CISA KEV Alert 5/20/2026, 7:35:41 PM

CISA flags decade old IE bug in KEV, orders patch by June 3

CyberSIXT Evidence Panel Source marked as original reporting
Primary Source cisa.gov
CISA KEV Listed in KEV
Patch Patch Available

ON 20 May 2026, the Cybersecurity and Infrastructure Security Agency (CISA) added CVE‑2010‑0249 to its Known Exploited Vulnerabilities (KEV) catalogue. The flaw affects Microsoft Internet Explorer and is identified as the Microsoft Internet Explorer Use‑After‑Free Vulnerability. In brief, Internet Explorer contains an use‑after‑free condition that lets a remote attacker execute arbitrary code by dereferencing a pointer to a freed object.

The vulnerability is a classic use‑after‑free memory corruption issue. Exploitation requires the victim to visit a specially crafted web page or open a malicious document that triggers the flawed code path, leading to remote code execution with the privileges of the current user. The National Vulnerability Database assigns a CVSS v3.1 base score of 8.8, rated HIGH. A security update addressing the issue is available via Microsoft Knowledge Base article KB979352.

CISA’s inclusion of the CVE in the KEV catalogue confirms that the vulnerability is being actively exploited in the wild. No public reports link this flaw to ransomware campaigns at this time. Federal agencies must complete remediation by 3 June 2026, the date CISA has set for the required action.

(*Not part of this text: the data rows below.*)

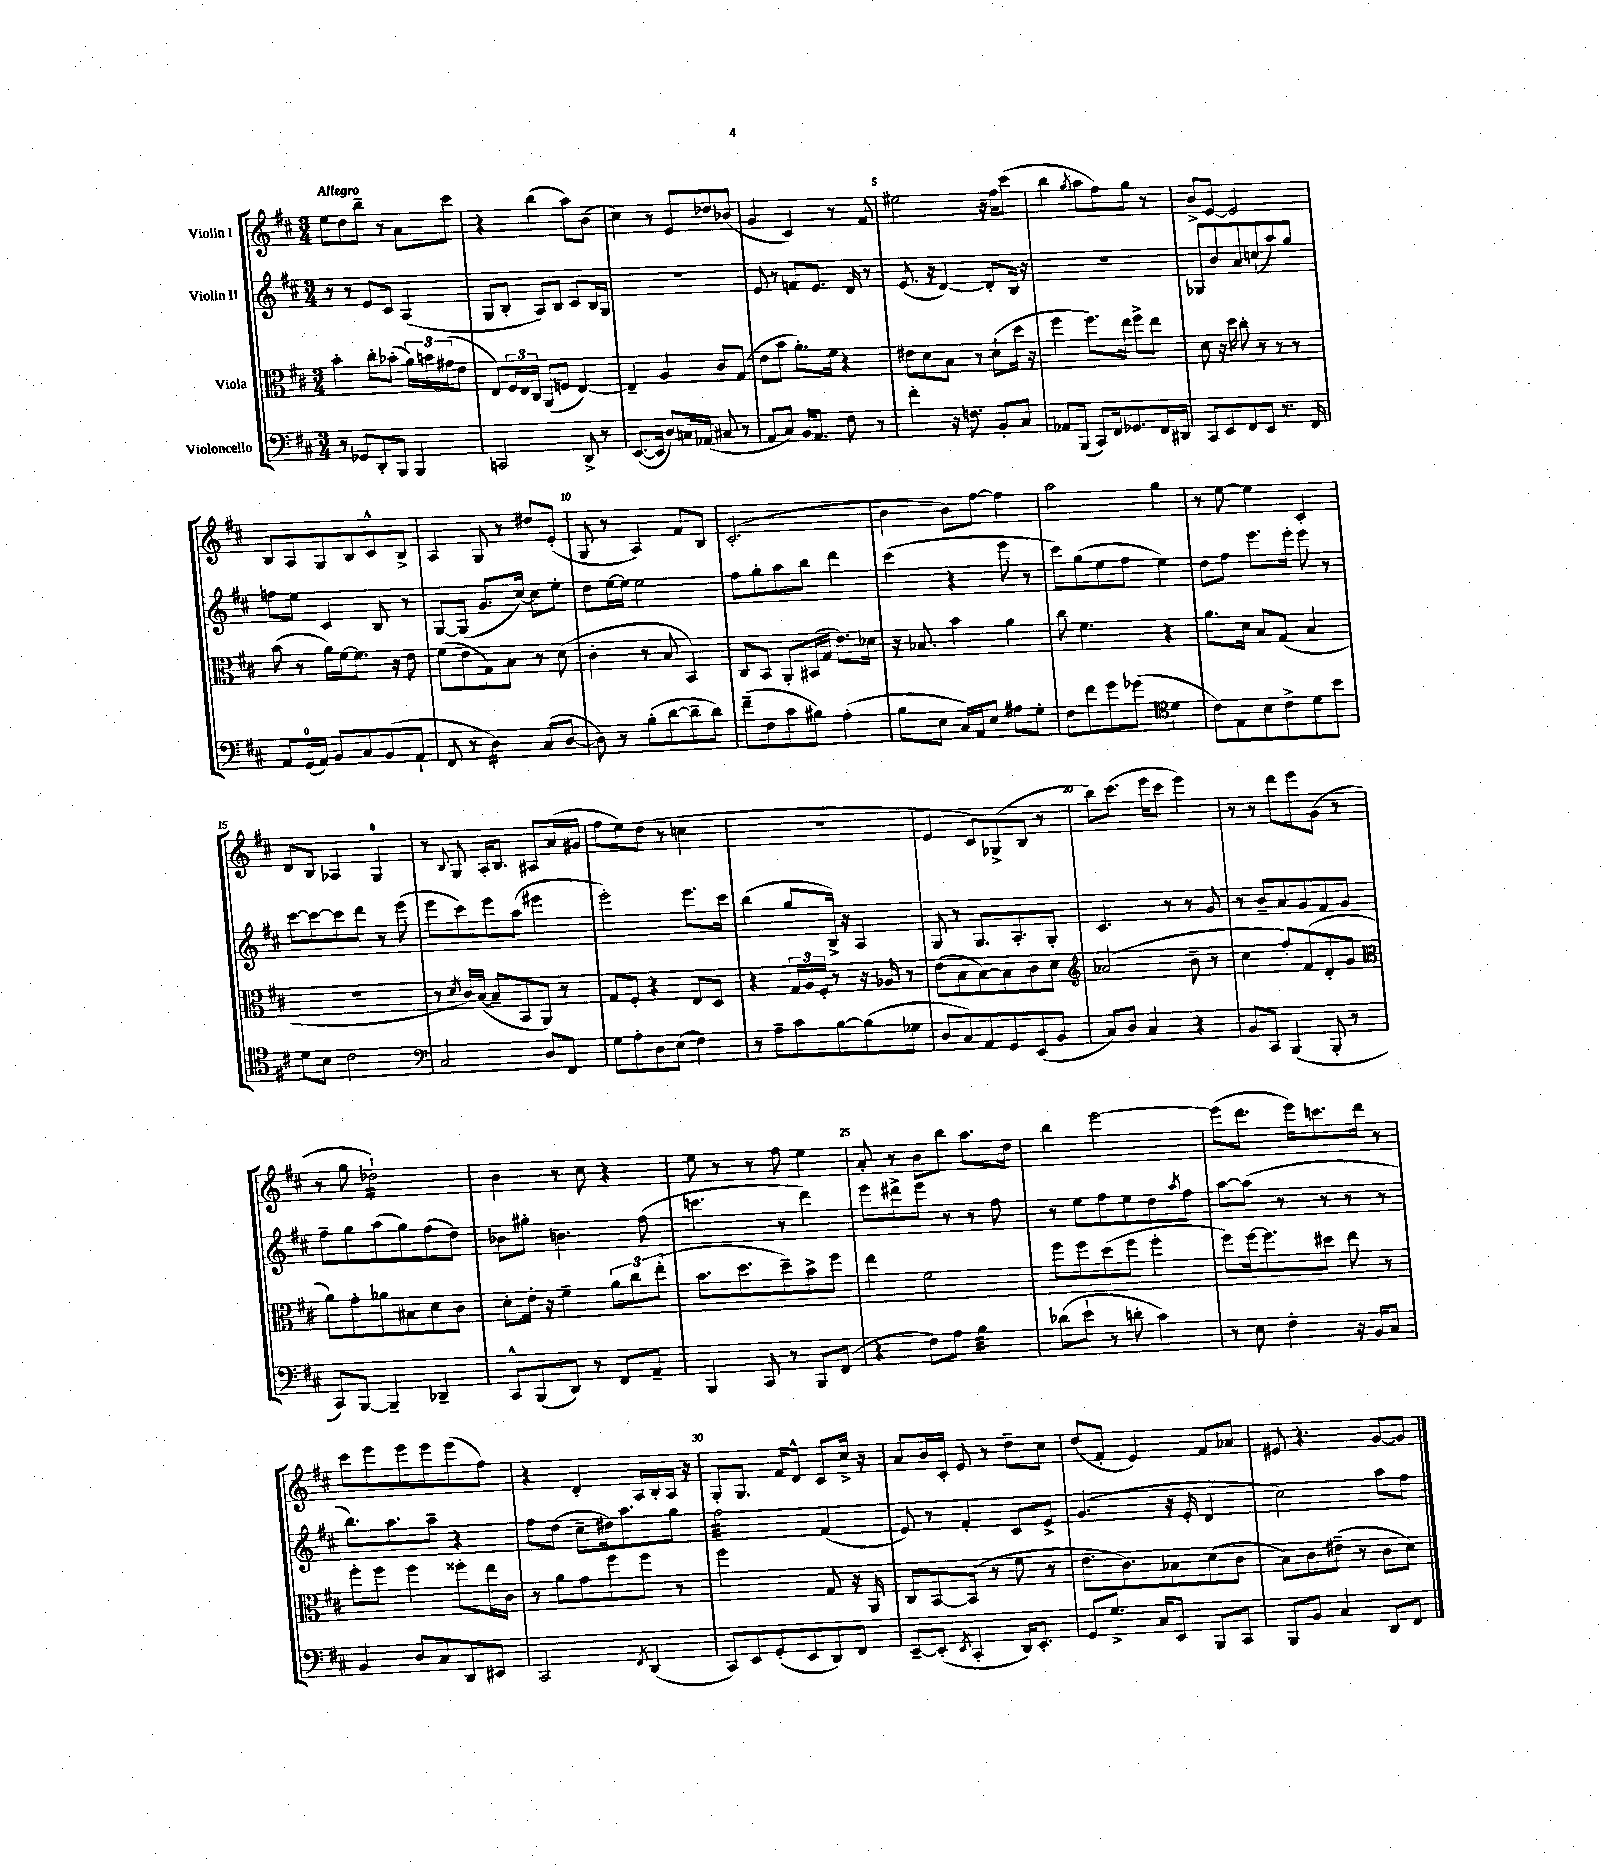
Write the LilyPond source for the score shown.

<<
\new StaffGroup <<
\new Staff = "s0" \with { instrumentName = "Violin I" } {
    \clef treble \key d \major \numericTimeSignature \time 3/4 \tempo "Allegro"
    e''8 d''8 b''8-- r8 a'8 cis'''8 |
    r4 b''4( a''8) b'8( |
    cis''4) r8 e'8 des''8 bes'8( |
    g'4 cis'4) r8 fis'8 |
    eis''2 r16 fis''16 cis'''8( |
    b''4 \acciaccatura { g''8 } a''8 fis''8) g''8 r8 |
    b'8-> e'8~ e'2 |
    b8 a8 g8 b8 cis'8-^ b8-> |
    a4 g8 r8 dis''8 e'8-.( |
    g8 r8 a4) fis'8 b8 |
    cis'2.-.( |
    b'4 b'8) fis''8~ fis''4 |
    a''2 g''4 |
    r8 e''8~ e''4 cis'4-. |
    d'8 b8 aes4 g4-0 |
    r8 \appoggiatura { b8 } g8 a16-. b8. ais8 a'16( gis'16 |
    fis''8 e''8) d''8( r8 c''4 |
    R2. |
    e'4 cis'8) ges8->( b8 r8 |
    b''8) cis'''8.( e'''16 cis'''8 e'''4) |
    r8 r8 d'''8 e'''8 g'8( r8 |
    r8 g''8 des''2:16-!) |
    b'4 r8 cis''8 r4 |
    e''8 r8 r8 fis''8 e''4 |
    a'8-. r8 b'8 b''8 a''8. d''16 |
    b''4 e'''2~ |
    e'''8( d'''8. e'''16) c'''8. d'''16 r8 |
    cis'''8 e'''8 e'''8 e'''8 e'''8( fis''8) |
    r4 d'4-. a16 b16-. a16 r16 |
    g8-. g8. fis'16 d'8-^ cis'8 cis''16-> r16 |
    a'8 b'16 cis'16-. e'8 r8 d''8-- cis''8 |
    d''8( fis'8-. e'4) fis'8 aes'8 |
    eis'8 r4. g'8~ g'8 \bar "|." |
}
\new Staff = "s1" \with { instrumentName = "Violin II" } {
    \clef treble \key d \major \numericTimeSignature \time 3/4
    r8 r8 e'8 cis'8 a4( |
    g8 b8-. a8) b8 cis'8 b16 g16 |
    R2. |
    e'8 r8 f'8 e'8. d'16 r8 |
    e'8.( r16 d'4~) d'8-. b16 r16 |
    R2. |
    ges8 b'8 a'8 c''8-!( a''8) g''8 |
    f''8 e''8 cis'4 b8 r8 |
    g8~ g8( g'8. cis''16~) cis''8 e''8-. |
    d''8 e''16~ e''16 e''2 |
    fis''8 g''8-. a''8 b''8 d'''4 |
    cis'''4( r4 e'''8 r8 |
    cis'''8) g''8( e''8 fis''8 e''4) |
    d''8 fis''8 e'''8. e'''16-. e'''8 r8 |
    cis'''8~ cis'''8~ cis'''8 d'''8 r8 e'''8( |
    e'''8 cis'''8) e'''8 a''8( eis'''4 |
    e'''2-.) e'''8. cis'''16 |
    b''4( g''8 b16->) r16 a4 |
    g8 r8 g8. a8.-. g8-. |
    cis'4. r8 r8 g'8 |
    r8 b'8-- a'8 g'8 fis'8 g'8 |
    fis''8-- g''8 a''8( g''8) fis''8( d''8) |
    bes'8 gis''8-. b'4. fis''8( |
    c'''4. r8 d'''4) |
    e'''8 dis'''8-> e'''8 r8 r8 fis''8 |
    r8 e''8 fis''8 e''8 d''8 \acciaccatura { a''8 } fis''8 |
    a''8~ a''8( r8 r8 r8 r8 |
    b''8.) a''8. a''8-- r4 |
    fis''8 d''8( cis''8-- dis''16) a''8. g''8 |
    fis''2:32 fis'4( |
    e'8) r8 fis'4-. cis'8 e'8-> |
    g'4.( r16 e'16-. d'4 |
    cis''2) a''8 fis''8 \bar "|." |
}
\new Staff = "s2" \with { instrumentName = "Viola" } {
    \clef alto \key d \major \numericTimeSignature \time 3/4
    b'4-. cis''8-. bes'8-.( \tuplet 3/2 { a'16) b'16 gis'16( } e'8 |
    e8) \tuplet 3/2 { fis16 e16 cis16 } a,8( f8 e4~) |
    e4-- a4 cis'8 g8( |
    e'8 b'8 a'8.-.) fis'16 r4 |
    eis'8 d'8 b8 r8 d'8-!( d''16 r16 |
    fis''4 fis''8.) e''16 fis''8-> e''8 |
    d'8 r16 d''16 cis''8-. r8 r8 r8 |
    b'8( r8 a'16) fis'16~ fis'8. r16 e'8 |
    fis'8( e'8 g8) b8 r8 d'8( |
    cis'4-. r8 b8 b,4) |
    cis8 b,8 a,8-. bis,16( g16 e'8.) des'16 |
    r16 bes8. b'4 a'4 |
    cis''8 fis'4. r4 |
    a'8. d'16 b8 g8( b4 |
    R2. |
    r8 \acciaccatura { d'8 } cis'16) b16~( b8-- b,8 a,8) r8 |
    g8 fis8-. r4 e8 d8 |
    r4 \tuplet 3/2 { g16 a16 fis16-. } r8 r16 aes16 r8 |
    e'8( b8 b8~) b8 cis'8 d'8 |
    \clef treble aes'2( b'8-- r8 |
    cis''4 fis''8-.) fis'8( d'8-. g'8 |
    \clef alto a'8) g'8-. aes'8 bis8 d'8 cis'8 |
    d'8-. e'16-. r16 fis'4-- \tuplet 3/2 { a'8 cis''8 e''8-.( } |
    b'8. d''8. d''8--) b'8-> fis''8 |
    e''4 fis'2 |
    fis''8 fis''8 d''8( fis''8 fis''4-. |
    fis''8) fis''16~ fis''8. dis''8 e''8 r8 |
    fis''8-. fis''8 fis''4 fisis''8-. e''16 cis'16 |
    r8 a'8 g'8 fis''8 fis''8 r8 |
    fis''2 g8 r16 a,16 |
    cis8 b,8~ b,8( r8 fis'8 r8 |
    e'8. cis'8.) bes8 d'8( cis'8 |
    b8) cis'8 eis'8--( r8 cis'8 d'8) \bar "|." |
}
\new Staff = "s3" \with { instrumentName = "Violoncello" } {
    \clef bass \key d \major \numericTimeSignature \time 3/4
    r8 ges,8 d,8-. b,,8 b,,4 |
    c,2 d,8-> r8 |
    e,8.~( e,16 d8) c16 aes,16( cis8 r8 |
    a,8 cis8) b,16 a,8. fis8 r8 |
    fis'4-. r16 f8. b,8-. cis8 |
    aes,8 b,,8( cis,8) fis,16 ges,8. fis,16 dis,16 |
    cis,8 e,8 fis,8 e,8 r8. fis,16 |
    a,8 g,16-0( a,16) b,8 cis8 b,8( a,8-! |
    fis,8 r8 d4:16) cis8( d8~ |
    d8) r8 b8-.( d'8~ d'8-- d'8) |
    fis'8--( fis8 cis'8 bis8) a4-.( |
    b8 e8 cis16) a,16 e8 ais8 g8-. |
    fis8 fis'8 g'8 ges'8( \clef tenor d'4 |
    cis'8) e8 b8 cis'8-> d'8 b'8 |
    d'8 b8 cis'2 |
    \clef bass cis2 d8 fis,8 |
    g8 a8-. d8 e8( fis4) |
    r8 a8-- cis'8 b8~ b8( ges8 |
    d8 cis8) a,8 g,8 e,8( b,8 |
    cis8) d8 cis4 r4 |
    b,8 cis,8 b,,4( b,,8-. r8 |
    cis,8) b,,8~ b,,4-- des,4-- |
    cis,8-^ b,,8( d,8) r8 fis,8 a,8-- |
    b,,4 cis,8 r8 b,,8 fis,8( |
    r4 fis8) a8 b4:32 |
    des'8( e'8-! r8 d'8-. cis'4) |
    r8 e8 fis4-. r16 b,16 cis8 |
    b,4 d8 cis8 d,8 eis,8 |
    cis,2 \acciaccatura { fis,8 } d,4( |
    cis,8) e,8 g,8-.( e,8 d,8) fis,8 |
    e,8~-- e,8-.( \acciaccatura { e,8 } cis,4-. d,16) e,8.-. |
    g,8 g8.-> cis16 e,8 b,,8 cis,8 |
    b,,8 b,8 cis4 d,8 fis,8 \bar "|." |
}
>>
>>
\layout { \context { \Score \override BarNumber.break-visibility = ##(#f #t #t) barNumberVisibility = #(every-nth-bar-number-visible 5) } }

CISA directs Federal Civilian Executive Branch (FCEB) agencies to apply the mitigations outlined by the vendor, follow the guidance of Binding Operational Directive 22‑01 for cloud services, or discontinue use of Internet Explorer if mitigations cannot be applied. While the directive is mandatory for FCEB organisations, all other entities should review their inventories for Internet Explorer installations and consider applying the patch or retiring the software.